Technology has a way of interfering with my purest of intentions, just as it supports them. The proverbial horns of a dilemma. Do I disrupt the quietness of the morning by solving the email problem, which means asking for help from my loyal spouse, who is blessedly helpful and gifted at tech support?  (I know. I’m a very lucky woman.) Or do I continue savoring the silence and deal with it later? And, if I decide on the latter, will I truly let it be until then, or will concerns about the problem leak into this perfect clean slate of a day?

A sigh slipped out as I asked for help. Then a pause for gratefulness that I could ask and probably receive it.  Followed by a deep realization: this was not an either/or proposition. In the moment I could see the opportunity to do this one thing, deal with the missing email, in exactly the same way I would approach a day of silent meditation or dedicated writing time. With peace. Equanimity.

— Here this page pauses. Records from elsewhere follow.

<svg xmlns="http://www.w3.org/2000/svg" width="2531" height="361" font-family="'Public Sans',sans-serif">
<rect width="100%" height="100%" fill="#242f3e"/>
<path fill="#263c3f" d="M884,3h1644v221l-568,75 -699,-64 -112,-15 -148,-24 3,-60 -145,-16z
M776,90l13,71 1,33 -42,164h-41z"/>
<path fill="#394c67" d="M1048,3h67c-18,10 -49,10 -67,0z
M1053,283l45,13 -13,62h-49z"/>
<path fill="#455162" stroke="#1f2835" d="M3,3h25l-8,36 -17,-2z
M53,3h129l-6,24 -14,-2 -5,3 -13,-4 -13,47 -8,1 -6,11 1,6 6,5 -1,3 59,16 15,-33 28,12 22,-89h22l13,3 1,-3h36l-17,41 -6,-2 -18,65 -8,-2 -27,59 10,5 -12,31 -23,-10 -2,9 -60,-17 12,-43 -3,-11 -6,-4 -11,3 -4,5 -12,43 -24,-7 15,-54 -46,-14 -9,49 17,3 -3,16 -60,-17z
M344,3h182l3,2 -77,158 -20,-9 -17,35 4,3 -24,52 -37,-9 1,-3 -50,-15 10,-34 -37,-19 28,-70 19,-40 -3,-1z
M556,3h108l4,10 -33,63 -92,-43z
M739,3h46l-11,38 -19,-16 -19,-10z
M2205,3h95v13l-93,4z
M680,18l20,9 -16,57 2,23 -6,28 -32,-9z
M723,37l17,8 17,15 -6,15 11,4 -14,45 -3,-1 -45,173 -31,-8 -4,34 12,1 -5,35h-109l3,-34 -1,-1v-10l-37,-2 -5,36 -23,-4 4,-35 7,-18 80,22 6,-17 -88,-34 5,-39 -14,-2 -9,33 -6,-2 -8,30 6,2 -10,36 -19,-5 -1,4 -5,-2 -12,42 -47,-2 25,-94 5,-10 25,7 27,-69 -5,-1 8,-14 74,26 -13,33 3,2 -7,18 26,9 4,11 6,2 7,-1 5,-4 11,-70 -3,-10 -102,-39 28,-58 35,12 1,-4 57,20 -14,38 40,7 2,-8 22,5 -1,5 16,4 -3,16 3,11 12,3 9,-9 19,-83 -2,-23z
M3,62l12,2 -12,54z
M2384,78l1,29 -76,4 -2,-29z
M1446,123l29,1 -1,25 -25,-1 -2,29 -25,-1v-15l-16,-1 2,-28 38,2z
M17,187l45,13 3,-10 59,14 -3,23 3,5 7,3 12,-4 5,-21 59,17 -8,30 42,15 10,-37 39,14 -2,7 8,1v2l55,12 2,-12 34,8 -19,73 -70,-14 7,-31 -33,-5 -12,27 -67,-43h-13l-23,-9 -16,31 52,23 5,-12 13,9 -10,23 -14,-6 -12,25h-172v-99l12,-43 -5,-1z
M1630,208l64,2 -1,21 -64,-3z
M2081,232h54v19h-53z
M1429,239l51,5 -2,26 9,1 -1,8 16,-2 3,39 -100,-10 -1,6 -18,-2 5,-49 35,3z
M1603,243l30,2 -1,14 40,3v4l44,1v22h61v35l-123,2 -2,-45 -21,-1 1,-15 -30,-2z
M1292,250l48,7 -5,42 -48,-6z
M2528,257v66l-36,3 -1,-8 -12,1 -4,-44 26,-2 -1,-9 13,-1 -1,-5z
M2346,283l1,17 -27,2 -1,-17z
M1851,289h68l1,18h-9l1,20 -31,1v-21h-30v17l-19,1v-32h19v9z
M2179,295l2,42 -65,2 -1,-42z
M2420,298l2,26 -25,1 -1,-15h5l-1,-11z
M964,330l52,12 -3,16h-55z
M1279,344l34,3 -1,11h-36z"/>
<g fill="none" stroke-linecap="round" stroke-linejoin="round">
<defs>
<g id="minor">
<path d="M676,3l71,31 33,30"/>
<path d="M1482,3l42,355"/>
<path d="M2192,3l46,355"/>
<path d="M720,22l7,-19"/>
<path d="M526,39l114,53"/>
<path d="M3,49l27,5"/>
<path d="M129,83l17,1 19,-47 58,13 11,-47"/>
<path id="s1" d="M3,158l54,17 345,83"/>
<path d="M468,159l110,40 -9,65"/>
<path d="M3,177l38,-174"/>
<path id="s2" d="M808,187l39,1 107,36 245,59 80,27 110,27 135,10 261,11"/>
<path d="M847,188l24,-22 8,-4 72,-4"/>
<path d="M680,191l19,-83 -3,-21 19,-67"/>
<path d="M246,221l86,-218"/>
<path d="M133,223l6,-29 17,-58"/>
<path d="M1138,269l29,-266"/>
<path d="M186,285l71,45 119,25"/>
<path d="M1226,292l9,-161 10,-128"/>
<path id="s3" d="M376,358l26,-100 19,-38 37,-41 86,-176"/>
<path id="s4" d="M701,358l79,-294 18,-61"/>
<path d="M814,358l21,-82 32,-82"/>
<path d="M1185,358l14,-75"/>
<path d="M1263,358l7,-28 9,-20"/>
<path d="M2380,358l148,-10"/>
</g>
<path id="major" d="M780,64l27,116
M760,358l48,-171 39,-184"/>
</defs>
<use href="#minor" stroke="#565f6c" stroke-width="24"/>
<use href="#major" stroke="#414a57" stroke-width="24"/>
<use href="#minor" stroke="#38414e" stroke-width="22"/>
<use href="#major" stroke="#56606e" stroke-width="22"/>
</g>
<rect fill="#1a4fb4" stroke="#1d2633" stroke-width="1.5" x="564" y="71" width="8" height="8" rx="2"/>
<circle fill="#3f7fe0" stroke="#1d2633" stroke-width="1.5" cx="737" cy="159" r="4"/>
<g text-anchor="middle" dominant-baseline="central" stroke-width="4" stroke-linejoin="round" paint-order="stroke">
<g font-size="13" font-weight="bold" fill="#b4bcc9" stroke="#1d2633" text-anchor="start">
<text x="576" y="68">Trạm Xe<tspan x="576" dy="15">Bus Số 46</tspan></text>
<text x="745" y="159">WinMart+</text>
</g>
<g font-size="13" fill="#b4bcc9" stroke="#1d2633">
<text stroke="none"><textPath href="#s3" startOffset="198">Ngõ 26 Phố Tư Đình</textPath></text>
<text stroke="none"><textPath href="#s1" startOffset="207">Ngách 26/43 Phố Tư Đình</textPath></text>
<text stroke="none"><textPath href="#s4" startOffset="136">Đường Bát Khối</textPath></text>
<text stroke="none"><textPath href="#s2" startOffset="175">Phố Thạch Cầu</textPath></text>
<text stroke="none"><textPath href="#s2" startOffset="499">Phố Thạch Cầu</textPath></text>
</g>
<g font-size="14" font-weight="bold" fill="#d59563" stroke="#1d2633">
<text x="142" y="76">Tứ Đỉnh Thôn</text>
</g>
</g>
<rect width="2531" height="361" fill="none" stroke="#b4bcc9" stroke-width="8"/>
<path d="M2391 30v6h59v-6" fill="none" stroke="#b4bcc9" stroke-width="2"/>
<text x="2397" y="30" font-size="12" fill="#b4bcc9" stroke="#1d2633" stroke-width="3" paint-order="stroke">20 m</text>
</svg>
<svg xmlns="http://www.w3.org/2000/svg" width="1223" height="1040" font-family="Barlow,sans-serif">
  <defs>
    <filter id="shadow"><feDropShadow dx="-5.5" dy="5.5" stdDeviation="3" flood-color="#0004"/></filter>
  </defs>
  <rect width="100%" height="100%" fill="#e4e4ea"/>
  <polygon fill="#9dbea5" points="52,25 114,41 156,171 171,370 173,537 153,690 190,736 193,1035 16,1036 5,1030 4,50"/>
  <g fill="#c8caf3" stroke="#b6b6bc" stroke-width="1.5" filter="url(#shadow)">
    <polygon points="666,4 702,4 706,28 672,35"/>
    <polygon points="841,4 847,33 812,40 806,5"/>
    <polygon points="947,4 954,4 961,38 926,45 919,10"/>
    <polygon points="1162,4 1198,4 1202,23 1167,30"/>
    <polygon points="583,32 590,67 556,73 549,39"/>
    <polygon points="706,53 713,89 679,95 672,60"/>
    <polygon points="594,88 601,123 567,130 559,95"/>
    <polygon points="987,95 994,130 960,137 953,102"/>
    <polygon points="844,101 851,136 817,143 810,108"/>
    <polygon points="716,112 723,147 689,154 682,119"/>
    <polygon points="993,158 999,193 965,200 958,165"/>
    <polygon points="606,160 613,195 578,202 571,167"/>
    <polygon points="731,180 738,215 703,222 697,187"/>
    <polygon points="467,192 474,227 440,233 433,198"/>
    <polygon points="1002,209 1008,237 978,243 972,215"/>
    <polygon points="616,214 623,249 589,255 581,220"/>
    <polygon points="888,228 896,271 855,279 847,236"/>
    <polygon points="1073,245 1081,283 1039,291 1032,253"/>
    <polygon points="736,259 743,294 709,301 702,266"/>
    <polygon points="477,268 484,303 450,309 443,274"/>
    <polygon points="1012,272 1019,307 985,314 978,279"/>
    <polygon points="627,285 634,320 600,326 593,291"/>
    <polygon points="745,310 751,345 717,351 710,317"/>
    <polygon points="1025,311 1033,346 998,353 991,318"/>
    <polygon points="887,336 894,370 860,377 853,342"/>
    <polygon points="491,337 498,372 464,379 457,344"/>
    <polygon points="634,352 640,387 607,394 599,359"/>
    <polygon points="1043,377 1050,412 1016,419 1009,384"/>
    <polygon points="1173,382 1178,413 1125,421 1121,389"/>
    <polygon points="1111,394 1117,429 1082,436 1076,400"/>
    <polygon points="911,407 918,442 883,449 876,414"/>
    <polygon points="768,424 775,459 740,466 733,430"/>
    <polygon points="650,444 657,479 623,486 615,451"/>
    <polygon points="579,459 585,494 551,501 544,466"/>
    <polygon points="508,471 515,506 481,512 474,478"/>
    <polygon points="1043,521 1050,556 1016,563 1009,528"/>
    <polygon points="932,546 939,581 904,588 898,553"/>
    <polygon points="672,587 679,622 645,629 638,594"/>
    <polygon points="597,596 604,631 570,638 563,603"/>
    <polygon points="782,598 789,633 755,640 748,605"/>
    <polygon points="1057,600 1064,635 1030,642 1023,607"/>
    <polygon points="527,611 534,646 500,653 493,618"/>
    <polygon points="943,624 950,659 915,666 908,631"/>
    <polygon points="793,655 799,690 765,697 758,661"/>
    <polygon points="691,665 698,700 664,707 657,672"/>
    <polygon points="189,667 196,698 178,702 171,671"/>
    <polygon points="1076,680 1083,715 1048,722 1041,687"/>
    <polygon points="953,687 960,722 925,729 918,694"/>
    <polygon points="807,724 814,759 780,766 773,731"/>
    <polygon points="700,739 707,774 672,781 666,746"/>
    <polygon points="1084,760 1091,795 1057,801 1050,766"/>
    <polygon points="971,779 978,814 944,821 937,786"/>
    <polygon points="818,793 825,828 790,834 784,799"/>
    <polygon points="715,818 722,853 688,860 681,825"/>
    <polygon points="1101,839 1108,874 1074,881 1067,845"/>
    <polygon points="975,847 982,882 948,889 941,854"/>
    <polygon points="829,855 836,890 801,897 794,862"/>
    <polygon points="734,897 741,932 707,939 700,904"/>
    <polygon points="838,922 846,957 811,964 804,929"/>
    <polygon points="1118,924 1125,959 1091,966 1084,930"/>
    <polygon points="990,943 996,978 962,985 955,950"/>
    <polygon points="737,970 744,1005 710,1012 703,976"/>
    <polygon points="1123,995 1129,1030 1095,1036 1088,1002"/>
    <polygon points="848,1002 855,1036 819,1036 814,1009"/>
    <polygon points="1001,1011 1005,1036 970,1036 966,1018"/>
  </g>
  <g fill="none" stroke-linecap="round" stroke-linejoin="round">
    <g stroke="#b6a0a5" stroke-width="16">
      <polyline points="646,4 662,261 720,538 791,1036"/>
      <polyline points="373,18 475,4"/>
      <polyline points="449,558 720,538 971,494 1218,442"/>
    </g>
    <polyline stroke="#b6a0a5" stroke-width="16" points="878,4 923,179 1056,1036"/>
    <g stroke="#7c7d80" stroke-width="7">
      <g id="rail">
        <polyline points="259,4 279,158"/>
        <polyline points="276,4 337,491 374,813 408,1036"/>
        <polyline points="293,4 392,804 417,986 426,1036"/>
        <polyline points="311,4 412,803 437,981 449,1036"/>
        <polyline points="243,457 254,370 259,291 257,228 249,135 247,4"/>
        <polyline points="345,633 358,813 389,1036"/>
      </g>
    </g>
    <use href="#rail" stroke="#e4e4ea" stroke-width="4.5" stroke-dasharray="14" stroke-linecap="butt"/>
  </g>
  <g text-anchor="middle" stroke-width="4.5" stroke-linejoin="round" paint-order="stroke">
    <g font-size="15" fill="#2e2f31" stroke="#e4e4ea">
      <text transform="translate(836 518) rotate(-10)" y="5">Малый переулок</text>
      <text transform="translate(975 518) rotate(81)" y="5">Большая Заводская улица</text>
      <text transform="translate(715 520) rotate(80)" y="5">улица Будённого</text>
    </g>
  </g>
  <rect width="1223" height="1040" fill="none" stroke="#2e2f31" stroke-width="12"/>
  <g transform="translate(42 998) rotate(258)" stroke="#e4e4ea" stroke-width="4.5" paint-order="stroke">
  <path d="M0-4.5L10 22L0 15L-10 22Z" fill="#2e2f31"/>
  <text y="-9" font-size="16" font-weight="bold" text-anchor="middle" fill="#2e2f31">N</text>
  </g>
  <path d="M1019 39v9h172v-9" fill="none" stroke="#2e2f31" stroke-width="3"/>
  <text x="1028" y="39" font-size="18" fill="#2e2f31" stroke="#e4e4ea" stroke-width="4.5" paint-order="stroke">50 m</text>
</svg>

Freedom. And that is what I chose.

 

Where in your life could you choose to treat a hassle with a little more kindness?  What triggers the reactive compulsion for you? Just notice. Make a list and choose one. Check it out. Where do you have a choice to do something different?

 

“Candle Light Balcony Session” by Sven, CC by 2.0

One Response to “When Liminal Time Meets Technology”

  1. Andrea Bruce

    I loved this post. I was particularly moved by the description of liminal time. The idea of the gradual light of the day being connected to the awareness of the group heart and your own, and the tender newness of the year. Certainly for me the holidays created much upheaval, and yet a stillness remained in me reminding me that chaos is not terminal. The evocative words here both inspire and comfort me. I will try to remind myself that that space between the night and the day is sacred and perennial. Each day brings with it an opportunity to live in it’s tender newness. Thank you.